Grand Ravine Martissant : 2 policiers tués !

Par Jackson Rateau, Haïti Liberté, édition du 15 au 21 novembre, 2017

Depuis des années déjà, les quartiers de Grand Ravine, Martissant et Cinquième Avenue-Bolosse, situés au sud de Port-au-Prince, sont considérés comme étant des zones de non-droit dans la capitale haïtienne ; puisque des bandits hors-laloi, lourdement armés et de surcroit supportés par les gouvernements des bandits légaux, s’y établissent et agissent à leur guise, tuant qui ils veulent. Cette situation désastreuse qui a trop duré a causé des pertes considérables en vies humaines. Dépendant du niveau de température affichée dans le baromètre de ces quartiers, la situation est parfois calme, parfois très surchauffée. Des bandes armées qui se battent entre elles transforment ces quartiers en champ de guerre sinistre où après les combats meurtriers, il faut partir en urgence avec les blessés et inhumer les cadavres.

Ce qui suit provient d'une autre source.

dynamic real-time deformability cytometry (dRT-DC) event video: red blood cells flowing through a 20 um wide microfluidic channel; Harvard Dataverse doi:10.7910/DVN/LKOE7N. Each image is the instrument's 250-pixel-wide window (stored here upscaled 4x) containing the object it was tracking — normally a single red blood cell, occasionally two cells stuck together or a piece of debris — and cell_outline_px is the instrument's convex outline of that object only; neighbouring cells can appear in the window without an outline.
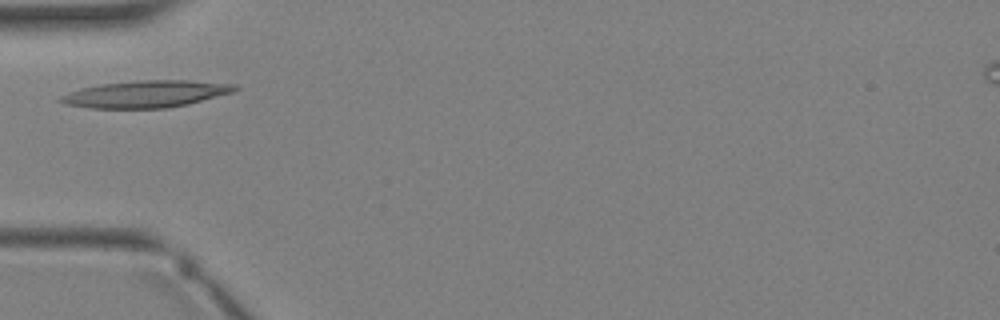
{"species": "Egyptian fruit bat (a non-hibernating species)", "species_latin": "Rousettus aegyptiacus", "temperature_condition": "warm", "stored_images_in_passage": 1, "camera_frame_rate_fps": 3000, "um_per_image_px": 0.085, "animal": {"sex": "female"}, "frame": {"image": 1, "passage_image": 1, "time_ms": 0.0, "image_size_px": [1000, 320], "cell_outline_px": [[240, 88], [232, 92], [188, 104], [164, 108], [88, 108], [68, 104], [56, 100], [60, 96], [68, 92], [80, 88], [100, 84], [140, 80], [184, 80], [236, 84]], "centroid_in_image_um": [12.38, 7.99], "position_along_channel_um": 72.6, "area_um2": 27.28}}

Depuis plus de trois semaines, la situation de la commune de Martissant se révèle très tendue. Ces bandits, alliés des bandits légaux de PHTK au pouvoir, règnent en maitres dans les dits quartiers, semant le deuil par-ci par-là. La population ne sait où donner de la tête. Le lundi 13 Novembre 2017, Garry Desrosiers, le porte-parole adjoint de la PNH dans le cadre d’une vaste opération policière visant à chasser ces bandits a fait savoir que « C’est dans l’idée de venir en aide à la population terrorisée, depuis plusieurs semaines, par des gangs armés, que l’opération a été lancée »

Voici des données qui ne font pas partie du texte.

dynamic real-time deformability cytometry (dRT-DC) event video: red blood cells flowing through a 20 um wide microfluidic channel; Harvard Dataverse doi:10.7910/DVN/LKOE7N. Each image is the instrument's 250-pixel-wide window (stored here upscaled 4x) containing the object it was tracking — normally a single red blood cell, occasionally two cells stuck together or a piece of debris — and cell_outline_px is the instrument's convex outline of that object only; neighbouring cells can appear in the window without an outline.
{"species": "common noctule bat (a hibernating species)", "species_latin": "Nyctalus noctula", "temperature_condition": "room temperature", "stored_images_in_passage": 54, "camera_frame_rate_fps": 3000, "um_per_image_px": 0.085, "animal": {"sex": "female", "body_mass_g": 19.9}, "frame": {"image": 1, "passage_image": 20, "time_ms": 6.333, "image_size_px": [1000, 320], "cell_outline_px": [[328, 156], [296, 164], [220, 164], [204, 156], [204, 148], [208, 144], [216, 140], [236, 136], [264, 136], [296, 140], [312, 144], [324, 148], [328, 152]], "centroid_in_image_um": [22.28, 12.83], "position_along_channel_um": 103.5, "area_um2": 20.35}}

Ainsi deux policiers ont été victimes, Boyard Jimmy et Philidor Guy Evens, respectivement de la 18e et 22e promotion de l’UDMO. Selon la PNH le bilan est de 5 morts et de 7 blessés. Pour les habitants, il y en a plus. Selon le commissaire de police Jean Ismagne Auguste, c’est le pasteur du collège Maranatha Armand Louis qui a induit les policiers en erreur en les conduisant à un dépôt où il prétendait que les bandits avaient caché des armes. Alors que les policiers faisaient des manoeuvres pour entrer dans ce dépôt situé dans les parages du collège, des bandits armés de Galil, de Kalachnikov ont ouvert le feu à bout portant sur les policiers a expliqué Auguste.

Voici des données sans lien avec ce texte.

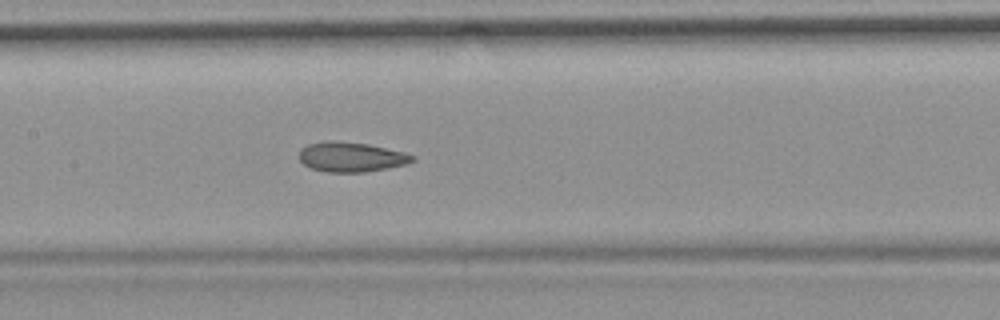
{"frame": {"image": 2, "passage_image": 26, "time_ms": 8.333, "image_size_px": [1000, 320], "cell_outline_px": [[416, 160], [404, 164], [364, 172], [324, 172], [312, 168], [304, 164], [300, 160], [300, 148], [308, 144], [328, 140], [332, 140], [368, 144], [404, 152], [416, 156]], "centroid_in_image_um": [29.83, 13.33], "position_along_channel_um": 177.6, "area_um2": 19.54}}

Pendant tout le reste de la journée d’hier, la tension était très surchauffée où de sourdes détonations d’armes automatiques faisaient vibrer toutes les périphéries de Matissant, de Bolosse et de la Cinquième Avenue. La journée est restée toute perturbée : pas d’activités commerciales ni scolaires ; quant à la circulation des véhicules, n’en parlons pas, car il n'y en avait pas. La majorité des habitants avait fui ces quartiers.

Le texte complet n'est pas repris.